SET PROBLEM: Retype every one of the lines below, keeping each character unchanged.

DATASET EXCERPTS:
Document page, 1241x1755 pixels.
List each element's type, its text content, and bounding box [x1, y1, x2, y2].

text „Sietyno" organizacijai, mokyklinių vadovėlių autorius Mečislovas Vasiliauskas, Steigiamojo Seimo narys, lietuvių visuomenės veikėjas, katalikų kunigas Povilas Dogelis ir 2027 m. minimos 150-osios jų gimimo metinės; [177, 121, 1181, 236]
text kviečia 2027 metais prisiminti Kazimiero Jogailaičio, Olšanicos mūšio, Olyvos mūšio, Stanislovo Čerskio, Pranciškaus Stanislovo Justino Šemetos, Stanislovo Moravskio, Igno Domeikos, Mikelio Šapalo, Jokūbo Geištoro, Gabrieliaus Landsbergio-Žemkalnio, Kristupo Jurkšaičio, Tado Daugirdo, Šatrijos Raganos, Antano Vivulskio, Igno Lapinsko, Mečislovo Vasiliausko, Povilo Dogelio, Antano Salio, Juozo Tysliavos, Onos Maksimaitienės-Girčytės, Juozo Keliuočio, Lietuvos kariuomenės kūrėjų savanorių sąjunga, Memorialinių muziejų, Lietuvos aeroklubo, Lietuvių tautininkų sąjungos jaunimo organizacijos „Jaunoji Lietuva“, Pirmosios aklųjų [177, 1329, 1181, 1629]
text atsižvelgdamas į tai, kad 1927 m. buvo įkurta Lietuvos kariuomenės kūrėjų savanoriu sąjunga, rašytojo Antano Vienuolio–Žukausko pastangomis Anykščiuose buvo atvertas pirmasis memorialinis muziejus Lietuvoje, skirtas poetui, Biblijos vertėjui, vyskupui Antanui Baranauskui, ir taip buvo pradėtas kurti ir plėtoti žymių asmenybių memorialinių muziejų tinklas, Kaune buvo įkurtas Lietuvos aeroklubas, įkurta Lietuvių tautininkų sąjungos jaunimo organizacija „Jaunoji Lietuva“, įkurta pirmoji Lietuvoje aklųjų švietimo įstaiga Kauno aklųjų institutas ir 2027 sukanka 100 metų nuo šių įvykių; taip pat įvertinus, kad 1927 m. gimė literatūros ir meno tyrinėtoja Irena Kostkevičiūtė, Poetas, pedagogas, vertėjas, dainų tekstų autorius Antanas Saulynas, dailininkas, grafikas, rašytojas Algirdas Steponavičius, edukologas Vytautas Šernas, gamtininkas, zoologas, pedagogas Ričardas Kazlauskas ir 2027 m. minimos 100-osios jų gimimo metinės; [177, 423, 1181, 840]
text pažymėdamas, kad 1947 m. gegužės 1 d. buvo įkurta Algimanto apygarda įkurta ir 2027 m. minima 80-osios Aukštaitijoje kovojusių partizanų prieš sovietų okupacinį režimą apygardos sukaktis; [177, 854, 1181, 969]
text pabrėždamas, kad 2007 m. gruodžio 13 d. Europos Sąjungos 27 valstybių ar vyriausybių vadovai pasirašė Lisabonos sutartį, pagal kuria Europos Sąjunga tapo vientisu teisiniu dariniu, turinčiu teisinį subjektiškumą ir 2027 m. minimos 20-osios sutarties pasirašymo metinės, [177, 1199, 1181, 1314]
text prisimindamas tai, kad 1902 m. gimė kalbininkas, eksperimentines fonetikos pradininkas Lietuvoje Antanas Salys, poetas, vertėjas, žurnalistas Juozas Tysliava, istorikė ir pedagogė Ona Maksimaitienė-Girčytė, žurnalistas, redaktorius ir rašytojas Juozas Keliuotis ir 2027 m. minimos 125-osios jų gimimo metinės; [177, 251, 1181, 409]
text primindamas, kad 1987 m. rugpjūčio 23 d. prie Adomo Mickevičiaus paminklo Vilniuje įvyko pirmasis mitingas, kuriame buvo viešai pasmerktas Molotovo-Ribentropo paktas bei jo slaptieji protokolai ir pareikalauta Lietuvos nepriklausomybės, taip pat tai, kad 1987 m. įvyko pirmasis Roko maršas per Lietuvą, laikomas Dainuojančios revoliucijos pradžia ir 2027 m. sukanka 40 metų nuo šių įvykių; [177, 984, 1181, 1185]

REPLY:
Document page, 1241x1755 pixels.
List each element's type, its text content, and bounding box [x1, y1, x2, y2].

text „Sietyno" organizacijai, mokyklinių vadovėlių autorius Mečislovas Vasiliauskas, Steigiamojo Seimo narys, lietuvių visuomenės veikėjas, katalikų kunigas Povilas Dogelis ir 2027 m. minimos 150-osios jų gimimo metinės; [177, 121, 1181, 236]
text kviečia 2027 metais prisiminti Kazimiero Jogailaičio, Olšanicos mūšio, Olyvos mūšio, Stanislovo Čerskio, Pranciškaus Stanislovo Justino Šemetos, Stanislovo Moravskio, Igno Domeikos, Mikelio Šapalo, Jokūbo Geištoro, Gabrieliaus Landsbergio-Žemkalnio, Kristupo Jurkšaičio, Tado Daugirdo, Šatrijos Raganos, Antano Vivulskio, Igno Lapinsko, Mečislovo Vasiliausko, Povilo Dogelio, Antano Salio, Juozo Tysliavos, Onos Maksimaitienės-Girčytės, Juozo Keliuočio, Lietuvos kariuomenės kūrėjų savanorių sąjunga, Memorialinių muziejų, Lietuvos aeroklubo, Lietuvių tautininkų sąjungos jaunimo organizacijos „Jaunoji Lietuva“, Pirmosios aklųjų [177, 1329, 1181, 1629]
text atsižvelgdamas į tai, kad 1927 m. buvo įkurta Lietuvos kariuomenės kūrėjų savanoriu sąjunga, rašytojo Antano Vienuolio–Žukausko pastangomis Anykščiuose buvo atvertas pirmasis memorialinis muziejus Lietuvoje, skirtas poetui, Biblijos vertėjui, vyskupui Antanui Baranauskui, ir taip buvo pradėtas kurti ir plėtoti žymių asmenybių memorialinių muziejų tinklas, Kaune buvo įkurtas Lietuvos aeroklubas, įkurta Lietuvių tautininkų sąjungos jaunimo organizacija „Jaunoji Lietuva“, įkurta pirmoji Lietuvoje aklųjų švietimo įstaiga Kauno aklųjų institutas ir 2027 sukanka 100 metų nuo šių įvykių; taip pat įvertinus, kad 1927 m. gimė literatūros ir meno tyrinėtoja Irena Kostkevičiūtė, Poetas, pedagogas, vertėjas, dainų tekstų autorius Antanas Saulynas, dailininkas, grafikas, rašytojas Algirdas Steponavičius, edukologas Vytautas Šernas, gamtininkas, zoologas, pedagogas Ričardas Kazlauskas ir 2027 m. minimos 100-osios jų gimimo metinės; [177, 423, 1181, 840]
text pažymėdamas, kad 1947 m. gegužės 1 d. buvo įkurta Algimanto apygarda įkurta ir 2027 m. minima 80-osios Aukštaitijoje kovojusių partizanų prieš sovietų okupacinį režimą apygardos sukaktis; [177, 854, 1181, 969]
text pabrėždamas, kad 2007 m. gruodžio 13 d. Europos Sąjungos 27 valstybių ar vyriausybių vadovai pasirašė Lisabonos sutartį, pagal kuria Europos Sąjunga tapo vientisu teisiniu dariniu, turinčiu teisinį subjektiškumą ir 2027 m. minimos 20-osios sutarties pasirašymo metinės, [177, 1199, 1181, 1314]
text prisimindamas tai, kad 1902 m. gimė kalbininkas, eksperimentines fonetikos pradininkas Lietuvoje Antanas Salys, poetas, vertėjas, žurnalistas Juozas Tysliava, istorikė ir pedagogė Ona Maksimaitienė-Girčytė, žurnalistas, redaktorius ir rašytojas Juozas Keliuotis ir 2027 m. minimos 125-osios jų gimimo metinės; [177, 251, 1181, 409]
text primindamas, kad 1987 m. rugpjūčio 23 d. prie Adomo Mickevičiaus paminklo Vilniuje įvyko pirmasis mitingas, kuriame buvo viešai pasmerktas Molotovo-Ribentropo paktas bei jo slaptieji protokolai ir pareikalauta Lietuvos nepriklausomybės, taip pat tai, kad 1987 m. įvyko pirmasis Roko maršas per Lietuvą, laikomas Dainuojančios revoliucijos pradžia ir 2027 m. sukanka 40 metų nuo šių įvykių; [177, 984, 1181, 1185]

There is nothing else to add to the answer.